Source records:
------------

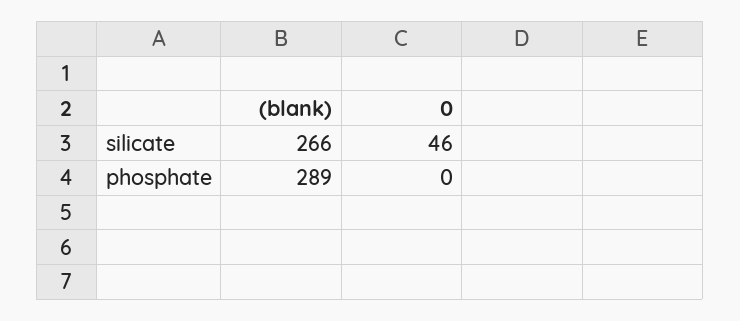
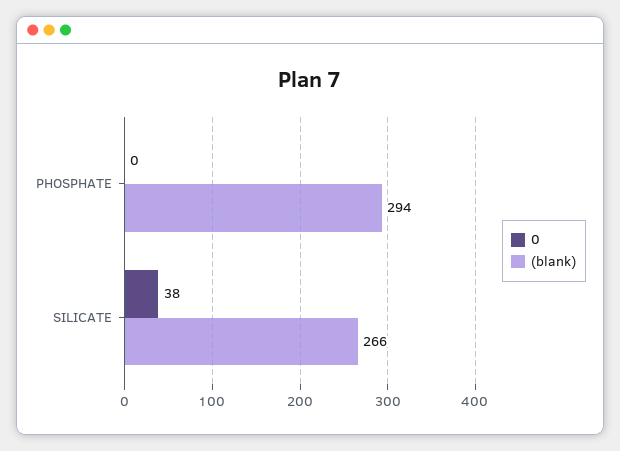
  {
    "(blank)": {
      "silicate": 266,
-     "phosphate": 289
+     "phosphate": 294
    },
    "0": {
-     "silicate": 46,
+     "silicate": 38,
      "phosphate": 0
    }
  }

------------

TASK STATEMENT:
Copy the records exactly as they appear, leaving every picture out.

SOLUTION BELOW:
  {
    "(blank)": {
      "silicate": 266,
-     "phosphate": 289
+     "phosphate": 294
    },
    "0": {
-     "silicate": 46,
+     "silicate": 38,
      "phosphate": 0
    }
  }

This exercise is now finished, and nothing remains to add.